INPUT ROWS -
++++++++++
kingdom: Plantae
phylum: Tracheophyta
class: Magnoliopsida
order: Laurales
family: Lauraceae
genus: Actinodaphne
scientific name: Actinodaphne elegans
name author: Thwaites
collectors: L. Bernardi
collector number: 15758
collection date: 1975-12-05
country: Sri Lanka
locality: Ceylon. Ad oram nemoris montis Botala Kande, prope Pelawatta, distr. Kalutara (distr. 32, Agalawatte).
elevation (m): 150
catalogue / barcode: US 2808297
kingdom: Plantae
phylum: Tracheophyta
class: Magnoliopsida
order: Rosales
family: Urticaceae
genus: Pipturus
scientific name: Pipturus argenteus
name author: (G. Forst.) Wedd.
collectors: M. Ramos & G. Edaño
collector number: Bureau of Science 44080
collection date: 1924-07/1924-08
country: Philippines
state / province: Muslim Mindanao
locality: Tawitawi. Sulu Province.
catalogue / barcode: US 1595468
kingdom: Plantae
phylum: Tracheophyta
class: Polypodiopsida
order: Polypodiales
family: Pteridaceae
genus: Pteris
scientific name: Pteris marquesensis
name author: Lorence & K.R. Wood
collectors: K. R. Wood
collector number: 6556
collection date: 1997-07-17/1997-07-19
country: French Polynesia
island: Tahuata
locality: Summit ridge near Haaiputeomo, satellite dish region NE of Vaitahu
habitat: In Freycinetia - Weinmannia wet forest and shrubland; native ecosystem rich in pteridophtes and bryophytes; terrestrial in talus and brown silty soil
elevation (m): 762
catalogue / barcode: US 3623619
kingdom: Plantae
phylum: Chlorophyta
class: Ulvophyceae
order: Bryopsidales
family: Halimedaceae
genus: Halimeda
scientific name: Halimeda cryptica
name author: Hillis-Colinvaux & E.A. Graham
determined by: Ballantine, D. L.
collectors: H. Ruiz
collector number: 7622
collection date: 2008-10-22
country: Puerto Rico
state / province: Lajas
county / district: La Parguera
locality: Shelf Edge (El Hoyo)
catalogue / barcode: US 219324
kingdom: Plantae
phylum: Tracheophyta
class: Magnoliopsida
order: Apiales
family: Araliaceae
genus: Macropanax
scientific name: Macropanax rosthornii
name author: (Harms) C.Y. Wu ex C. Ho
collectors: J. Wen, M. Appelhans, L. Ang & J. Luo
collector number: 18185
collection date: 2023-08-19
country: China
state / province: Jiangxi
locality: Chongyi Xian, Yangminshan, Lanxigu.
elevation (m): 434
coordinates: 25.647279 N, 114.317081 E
++++++++++
WHAT YOU ARE ASKED TO DO - Print the whole listing above again, word for word and line for line.

SOLUTION TO THIS EXERCISE -
kingdom: Plantae
phylum: Tracheophyta
class: Magnoliopsida
order: Laurales
family: Lauraceae
genus: Actinodaphne
scientific name: Actinodaphne elegans
name author: Thwaites
collectors: L. Bernardi
collector number: 15758
collection date: 1975-12-05
country: Sri Lanka
locality: Ceylon. Ad oram nemoris montis Botala Kande, prope Pelawatta, distr. Kalutara (distr. 32, Agalawatte).
elevation (m): 150
catalogue / barcode: US 2808297
kingdom: Plantae
phylum: Tracheophyta
class: Magnoliopsida
order: Rosales
family: Urticaceae
genus: Pipturus
scientific name: Pipturus argenteus
name author: (G. Forst.) Wedd.
collectors: M. Ramos & G. Edaño
collector number: Bureau of Science 44080
collection date: 1924-07/1924-08
country: Philippines
state / province: Muslim Mindanao
locality: Tawitawi. Sulu Province.
catalogue / barcode: US 1595468
kingdom: Plantae
phylum: Tracheophyta
class: Polypodiopsida
order: Polypodiales
family: Pteridaceae
genus: Pteris
scientific name: Pteris marquesensis
name author: Lorence & K.R. Wood
collectors: K. R. Wood
collector number: 6556
collection date: 1997-07-17/1997-07-19
country: French Polynesia
island: Tahuata
locality: Summit ridge near Haaiputeomo, satellite dish region NE of Vaitahu
habitat: In Freycinetia - Weinmannia wet forest and shrubland; native ecosystem rich in pteridophtes and bryophytes; terrestrial in talus and brown silty soil
elevation (m): 762
catalogue / barcode: US 3623619
kingdom: Plantae
phylum: Chlorophyta
class: Ulvophyceae
order: Bryopsidales
family: Halimedaceae
genus: Halimeda
scientific name: Halimeda cryptica
name author: Hillis-Colinvaux & E.A. Graham
determined by: Ballantine, D. L.
collectors: H. Ruiz
collector number: 7622
collection date: 2008-10-22
country: Puerto Rico
state / province: Lajas
county / district: La Parguera
locality: Shelf Edge (El Hoyo)
catalogue / barcode: US 219324
kingdom: Plantae
phylum: Tracheophyta
class: Magnoliopsida
order: Apiales
family: Araliaceae
genus: Macropanax
scientific name: Macropanax rosthornii
name author: (Harms) C.Y. Wu ex C. Ho
collectors: J. Wen, M. Appelhans, L. Ang & J. Luo
collector number: 18185
collection date: 2023-08-19
country: China
state / province: Jiangxi
locality: Chongyi Xian, Yangminshan, Lanxigu.
elevation (m): 434
coordinates: 25.647279 N, 114.317081 E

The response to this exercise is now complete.